The records that follow should be returned exactly, pictures excluded.

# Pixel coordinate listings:
++++

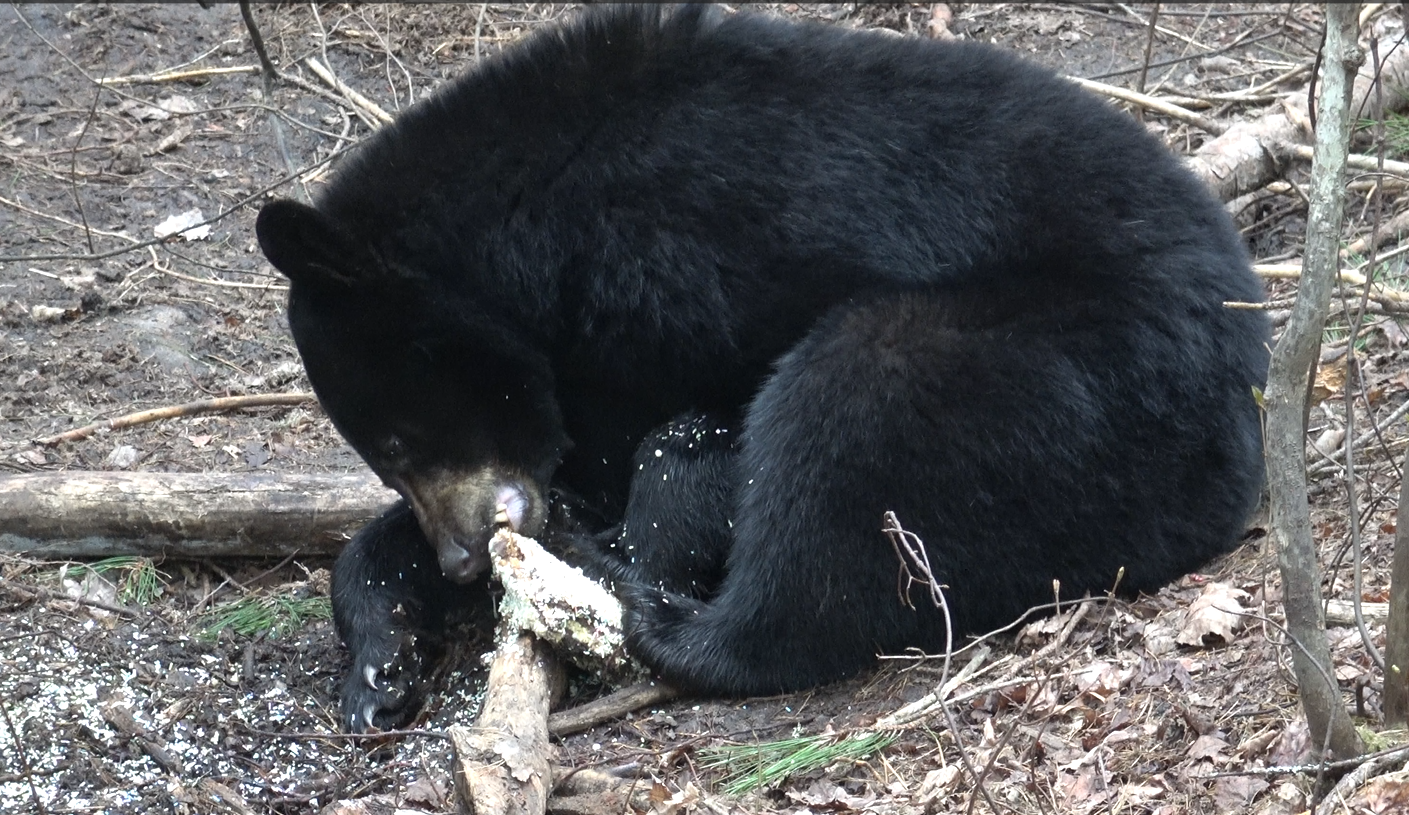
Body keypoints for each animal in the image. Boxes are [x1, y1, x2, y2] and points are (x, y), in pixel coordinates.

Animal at [255, 4, 1270, 733]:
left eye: (396, 437)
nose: (463, 560)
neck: (538, 241)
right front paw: (380, 663)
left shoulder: (670, 279)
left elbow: (661, 451)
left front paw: (611, 543)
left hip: (1072, 373)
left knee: (846, 432)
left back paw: (654, 609)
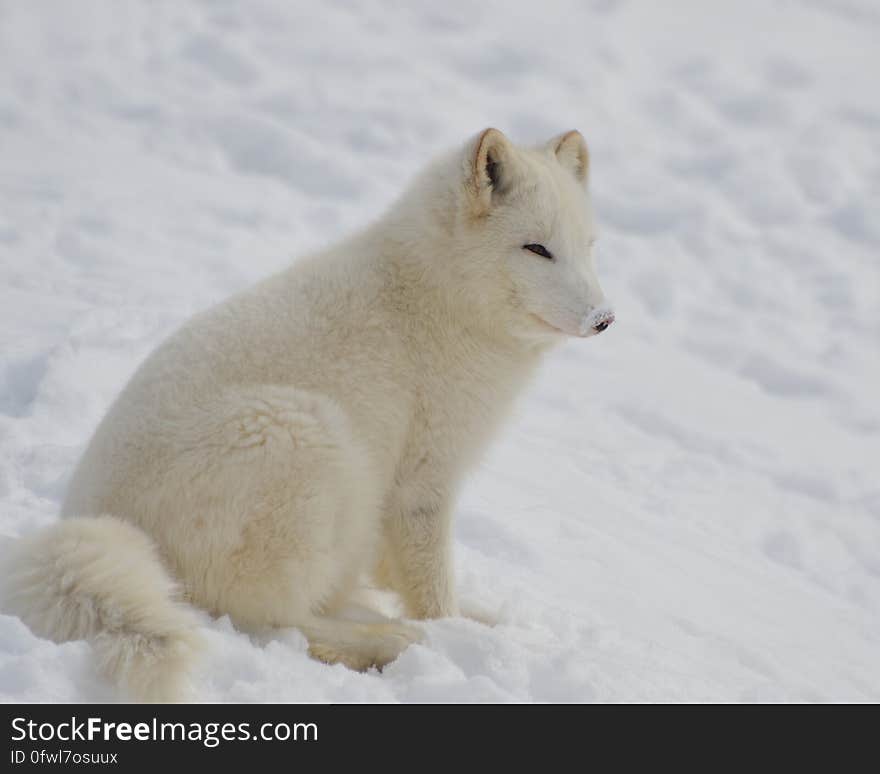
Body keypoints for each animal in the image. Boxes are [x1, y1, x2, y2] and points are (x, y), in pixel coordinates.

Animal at [1, 129, 612, 704]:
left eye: (587, 247)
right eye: (536, 249)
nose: (604, 319)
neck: (435, 294)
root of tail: (94, 518)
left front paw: (480, 621)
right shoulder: (424, 481)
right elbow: (431, 588)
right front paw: (454, 634)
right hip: (310, 439)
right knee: (273, 624)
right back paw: (386, 645)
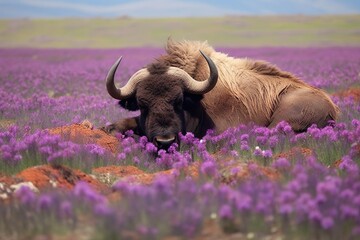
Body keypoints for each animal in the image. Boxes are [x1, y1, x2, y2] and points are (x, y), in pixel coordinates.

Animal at [102, 40, 340, 149]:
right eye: (142, 104)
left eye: (179, 101)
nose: (165, 140)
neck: (196, 100)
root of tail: (332, 109)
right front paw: (110, 130)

++++

# RESULT FOR THIS TASK:
Body keypoints for each animal in the image. Boxes are [x1, y1, x2, y2] and points are (x, y), in pixel coordinates.

Animal at [255, 4, 1270, 733]:
left eye: (396, 437)
nose: (463, 560)
neck: (538, 241)
right front paw: (380, 663)
left shoulder: (670, 279)
left elbow: (661, 451)
left front paw: (611, 543)
left hip: (1072, 373)
left knee: (846, 432)
left back paw: (654, 609)
Body keypoints for each animal in the image. Boxes are [x1, y1, x2, y2] and points are (x, y), in pixel coordinates.

Animal at [1, 129, 612, 704]:
left eye: (587, 247)
right eye: (536, 249)
nose: (604, 319)
neck: (435, 294)
root of tail: (94, 518)
left front paw: (480, 621)
right shoulder: (424, 481)
right elbow: (431, 588)
right front paw: (454, 634)
right hip: (310, 439)
right knee: (273, 624)
right back paw: (386, 645)
Body keypoints for each animal in the image. Boxes are [x1, y1, x2, y2] and points are (x, y), in pixel coordinates.

Animal at [102, 40, 340, 149]:
right eye: (142, 104)
left eye: (179, 101)
nose: (165, 140)
neck: (196, 100)
root of tail: (332, 109)
right front paw: (110, 130)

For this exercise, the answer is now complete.